PETER OVERTON: According to the museum's resident ice man expert, Judd Stevenson, Oetzi's so well preserved, they've been able to get an accurate picture of his age.

JUDD STEVENSON: We think he was around 46. It's pretty elderly for that era. He wasn't in very good health. His arteries were beginning to harden. He had arthritis, rheumatism. The life expectancy would have been mid to late 30s. He was way beyond that.

PETER OVERTON: Using state-of-the-art technology, investigators have painstakingly examined every millimetre of Oetzi and his treasure trove of belongings. And they've made some incredible breakthroughs. From microscopic traces of pollen on his clothing, they've discovered he died in spring. And by matching the pollen to plant types in the area, they've even been able to retrace the ice man's route up to the glacier. But it's the intimate details about his last terrifying day that are most astounding. Researchers now believe Oetzi was attacked, perhaps 24 hours before his death. They know this from deep defensive wounds on his hand. And the DNA of others on his weapons. Then the wounded warrior fled into the mountains.
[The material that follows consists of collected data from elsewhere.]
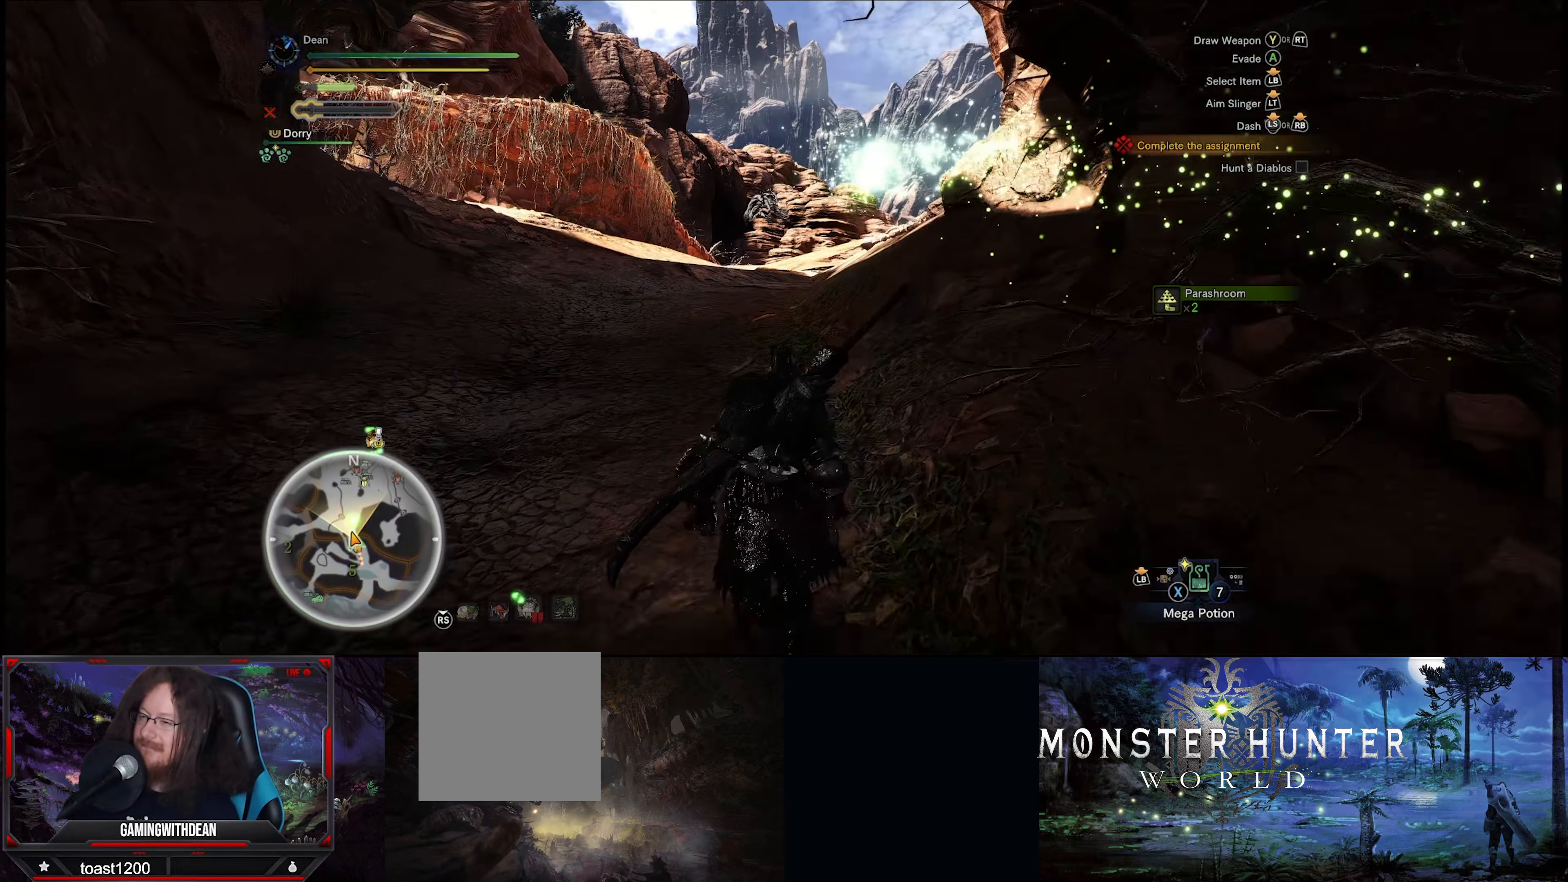
{"buttons": ["R1"], "left_stick": "up", "right_stick": "center", "events": []}
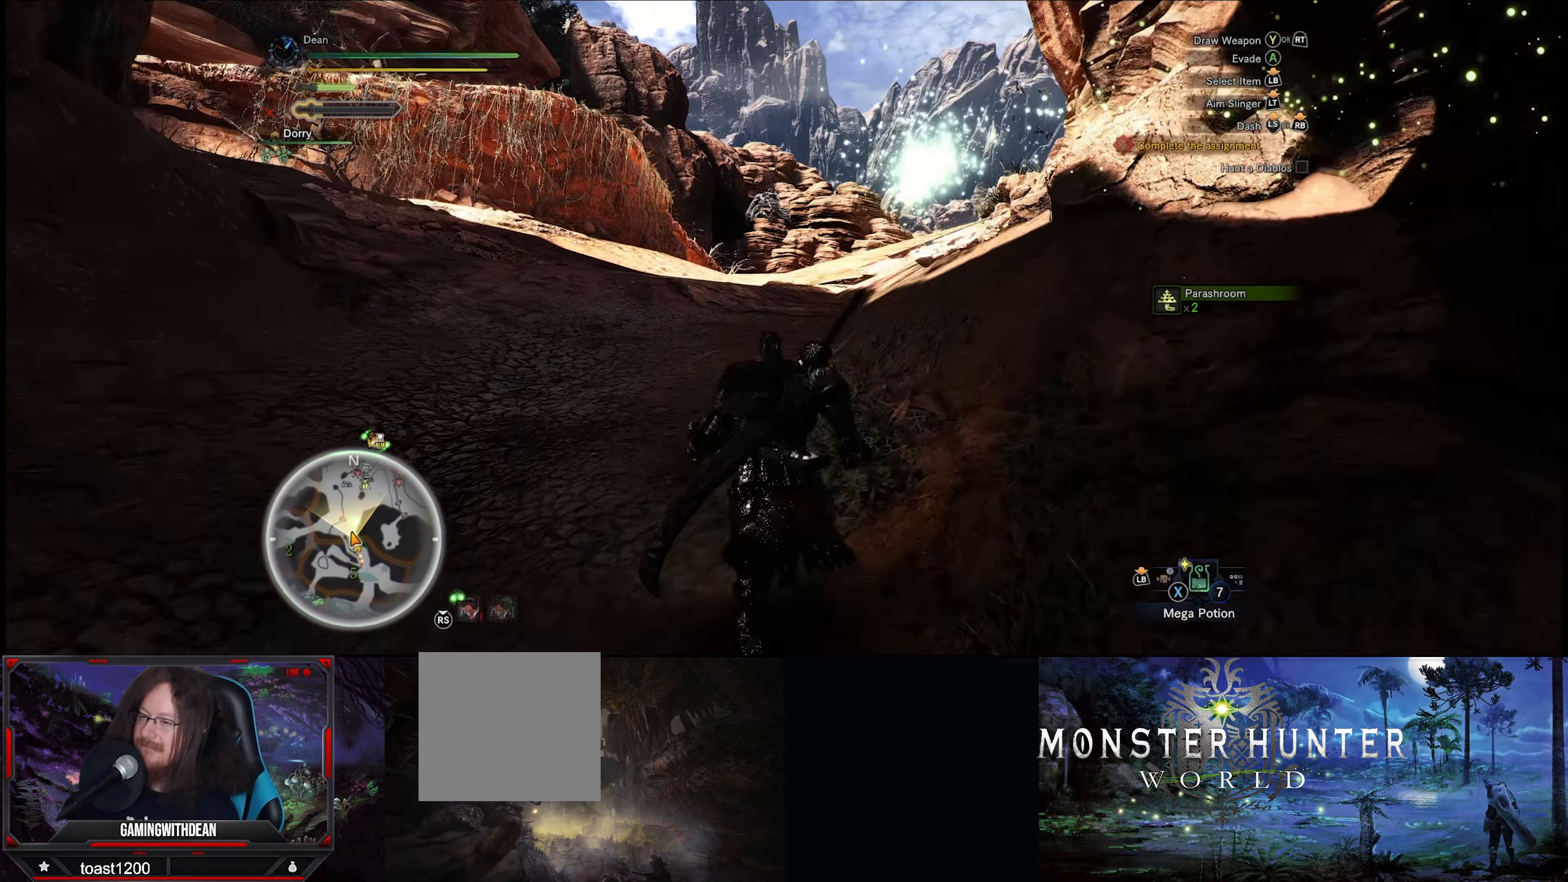
{"buttons": ["R1"], "left_stick": "up", "right_stick": "down-right", "events": [[17, "right_stick", "down-right"]]}
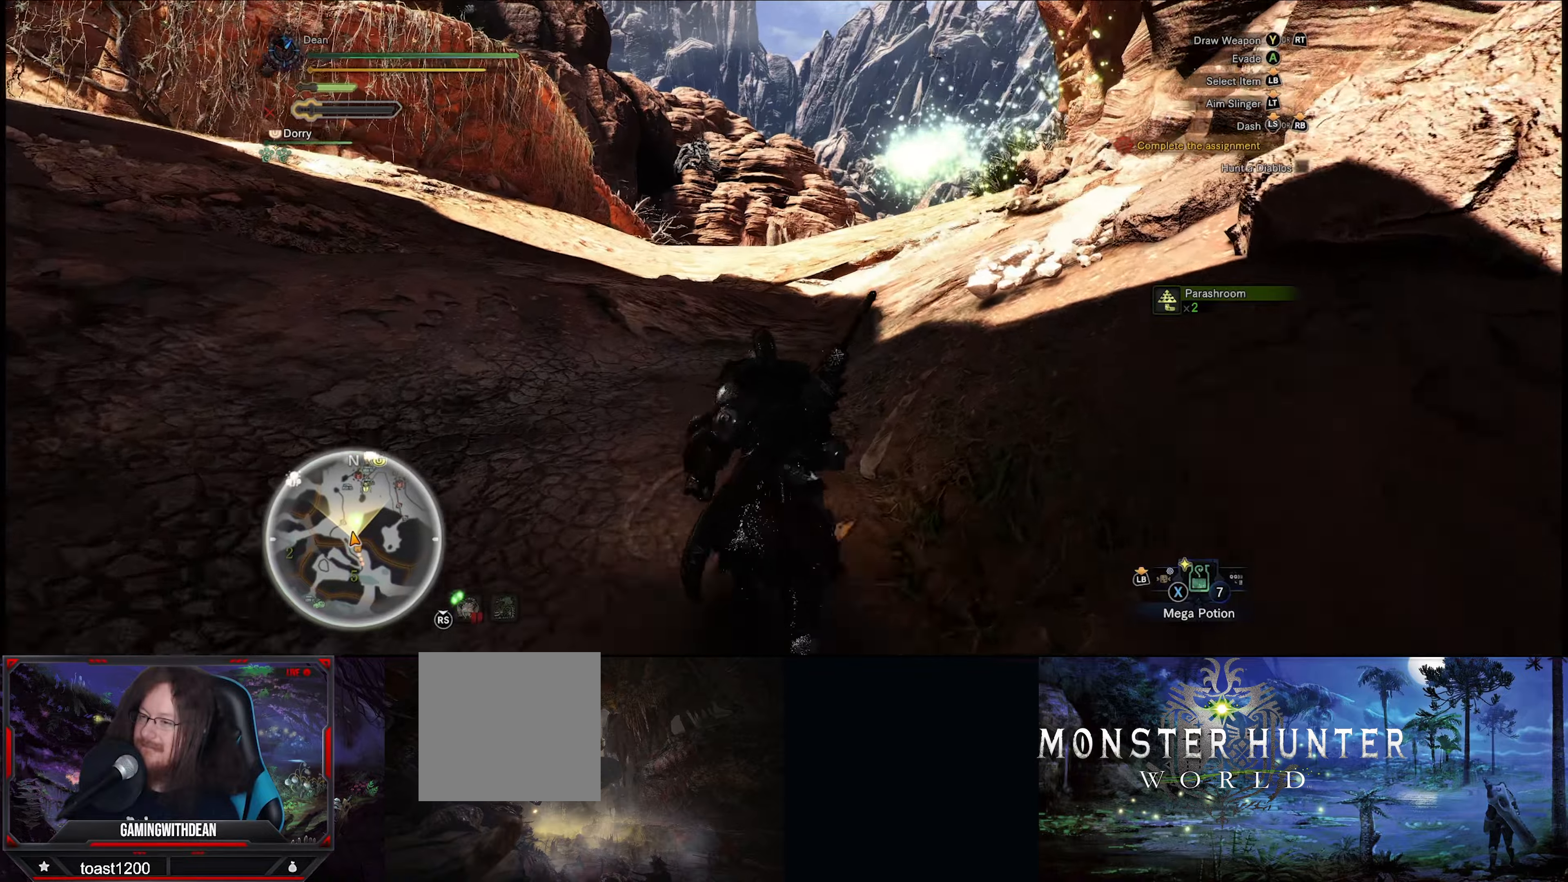
{"buttons": ["R1"], "left_stick": "up", "right_stick": "center", "events": [[400, "right_stick", "center"]]}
JUDD STEVENSON: He would have been in enormous pain. He could have felt his life was ebbing away from him. We still think he managed to escape. Because if he'd been found by his attackers, they would have stripped him. They wouldn't have left him a copper-bladed axe, they wouldn't have left him with a bear skin hat. So he still had that energy and strength for an elderly man in pain to escape. He gets my respect for that.

PETER OVERTON: For these dedicated history detectives, the relentless search for answers to the mysteries of our past continues. But no matter how smart the science, how sharp the mind, there are some mysteries that will perhaps never be solved.

RICK TURNER: Science tells us so many things, it tells us about those people. What they look like. How tall they were. Whether they were covered with paint or wearing clothes or what they eat and all those interesting facts. But in the end science isn't enough. You have to go that one step further and use your imagination.